2026-04-03

Reconstitution d’un environnement virtuel sain
Et… patatra… Tout se brise, et notamment la gestion du bonnet voice Adafruit.
Je dois tout recommencer pour faire en sorte que le son entre et sorte.
Étape 1 — Le vrai mur : l’audio bas niveau
Avant même de parler d’IA, le premier défi a été… le micro.
Problèmes rencontrés :
- erreurs
RPi.GPIO→ conflit entre environnement Python et libs système sounddeviceincapable d’ouvrir le flux audio- PulseAudio / PipeWire qui monopolisent le device
- ALSA qui voit la carte… mais refuse tous les formats
Symptômes typiques :
PortAudioError: Invalid number of channelsdevice or resource busyUnable to install hw params
Leçons importantes :
- Sur Raspberry Pi, éviter les couches audio haut niveau
- Aller directement vers ALSA (
arecord) - Désactiver PipeWire/PulseAudio si nécessaire
- Vérifier la config du codec via
alsamixer
Une fois cette étape passée, tout devient beaucoup plus simple.
Étape 2 — Pipeline audio fonctionnel
Après stabilisation, on obtient enfin :
micro → ALSA → enregistrement → traitement → playback
Et côté UX :
- LED éteinte → veille
- LED rouge → écoute
- LED jaune → traitement
- son → réponse
À ce stade, le robot “vit” déjà.
Étape 3 — Tentative avec Whisper (et échec)

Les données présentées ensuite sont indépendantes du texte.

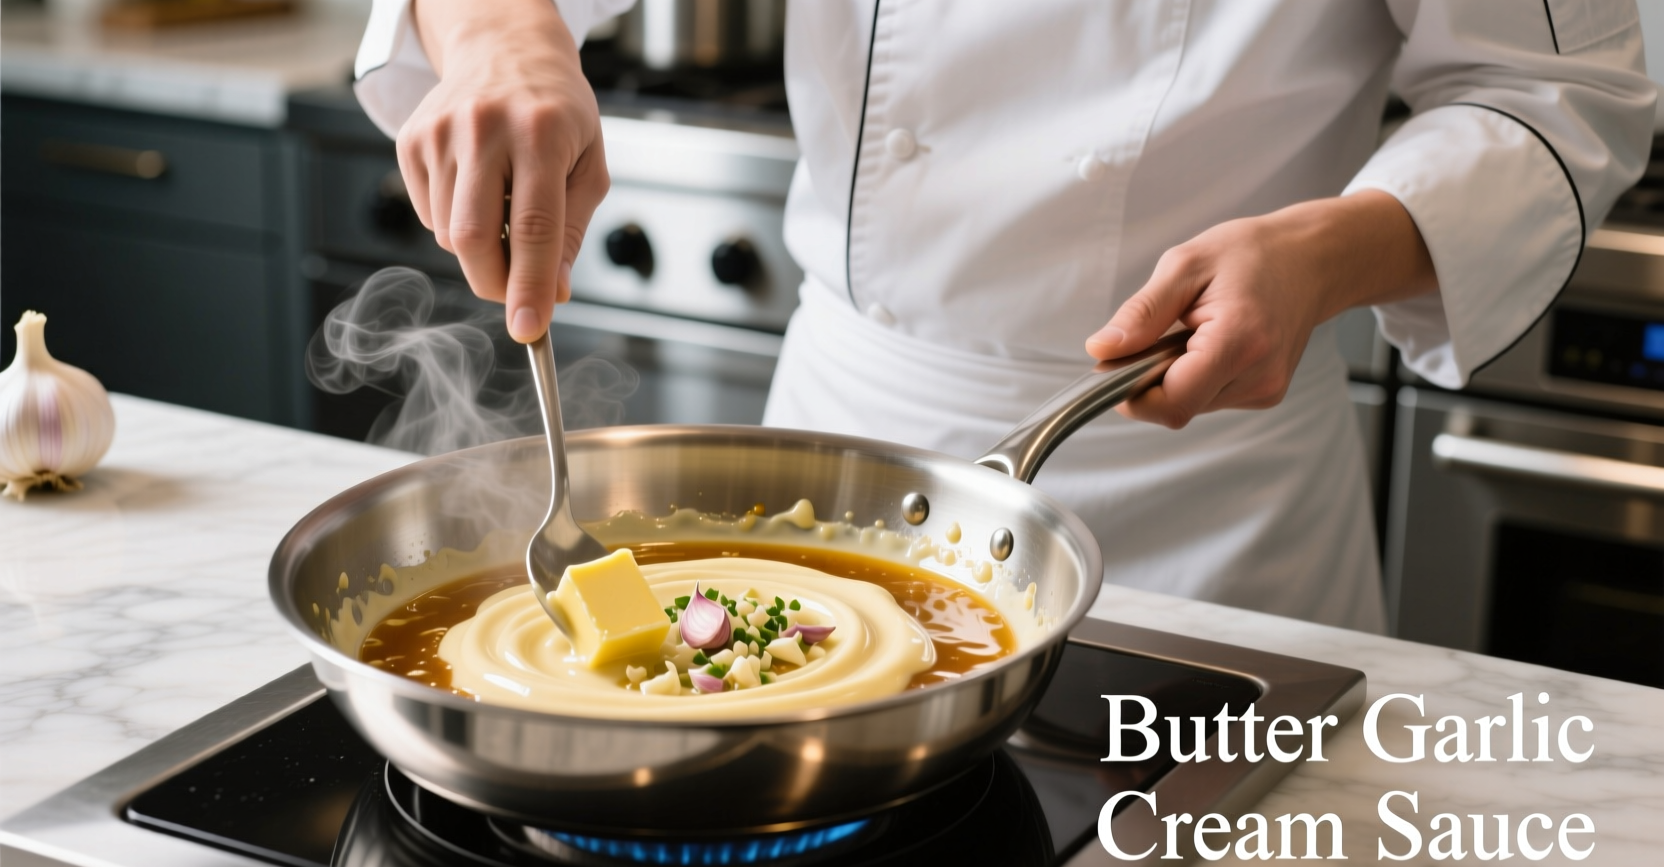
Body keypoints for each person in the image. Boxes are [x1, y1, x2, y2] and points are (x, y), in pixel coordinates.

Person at [353, 0, 1655, 632]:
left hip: (1195, 487)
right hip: (842, 429)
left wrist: (1327, 252)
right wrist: (503, 38)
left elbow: (1557, 92)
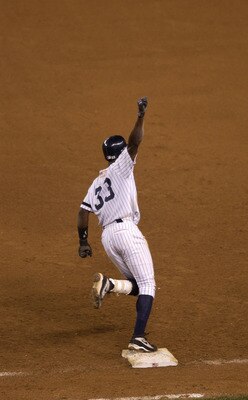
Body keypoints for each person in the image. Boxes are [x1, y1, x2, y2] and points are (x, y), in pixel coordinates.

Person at [77, 97, 157, 352]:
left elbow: (82, 211)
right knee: (148, 285)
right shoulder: (122, 167)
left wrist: (83, 242)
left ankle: (110, 285)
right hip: (126, 231)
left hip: (107, 238)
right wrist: (141, 115)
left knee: (136, 284)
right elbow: (135, 142)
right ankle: (138, 337)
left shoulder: (97, 182)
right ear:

L’étape suivante logique était la transcription avec faster-whisper.
Résultat :
- latence énorme (plusieurs secondes voire dizaines de secondes)
- mauvaise qualité avec modèle
tiny - impossible de monter en qualité sans exploser le temps de calcul
Pourquoi ça échoue :
- Raspberry Pi 4 trop limité pour du STT moderne
- Whisper optimisé pour GPU ou CPU puissants
- compromis qualité / vitesse impossible à tenir
Conclusion : Whisper est excellent… mais pas pour ce cas d’usage sur Pi.
Étape 4 — Pivot vers Vosk
Changement de stratégie : tester Vosk.
Résultat immédiat :
- latence bien meilleure
- transcription presque correcte
- pipeline stable
Grosse amélioration.
Mais…
Nouveau problème :
- ~10 secondes pour traiter 4 secondes d’audio
- encore trop lent pour une interaction naturelle
Compréhension clé : mauvais problème
Le problème n’était pas le moteur.
Le problème était la tâche.
On demandait :
“Transcris librement tout ce que je dis”
Alors que le vrai besoin était :
“Reconnais quelques commandes simples”
Étape 5 — Changement de paradigme
Au lieu de faire de la dictée vocale, on passe à reconnaissance de commandes vocales
Exemple :
if "bonjour" in text:
play("bonjour.mp3")
Ou mieux encore : limiter le vocabulaire directement dans Vosk :
rec = KaldiRecognizer(
model,
16000,
'["bonjour", "histoire", "musique", "stop"]'
)
Résultat :
- plus rapide
- plus fiable
- beaucoup plus robuste
Architecture finale (V1)
Wake word
↓
LED rouge (écoute)
↓
Enregistrement court (2–3s)
↓
Vosk (vocabulaire limité)
↓
Intent simple
↓
Réponse audio
↓
Retour veille
Ce qui a vraiment fait la différence
Ce qui ne marche pas bien
- Whisper sur Raspberry Pi
- audio abstrait (sounddevice, PulseAudio)
- transcription libre sur CPU faible
Ce qui marche
- ALSA direct (
arecord) - pipeline simple et déterministe
- Vosk avec vocabulaire restreint
- logique d’intentions plutôt que NLP complet
Résultat
On passe de :
un prototype lent et frustrant
à :
un assistant vocal rapide, réactif et utilisable par des enfants
Et après ?
Une fois cette base solide :
- ajouter détection de fin de parole (VAD)
- améliorer les réponses (TTS ou sons)
- ajouter mémoire simple
- éventuellement brancher un LLM (mais plus tard)
Conclusion
Le point clé de ce projet n’a pas été un problème d’IA.
C’était un problème de choix d’architecture.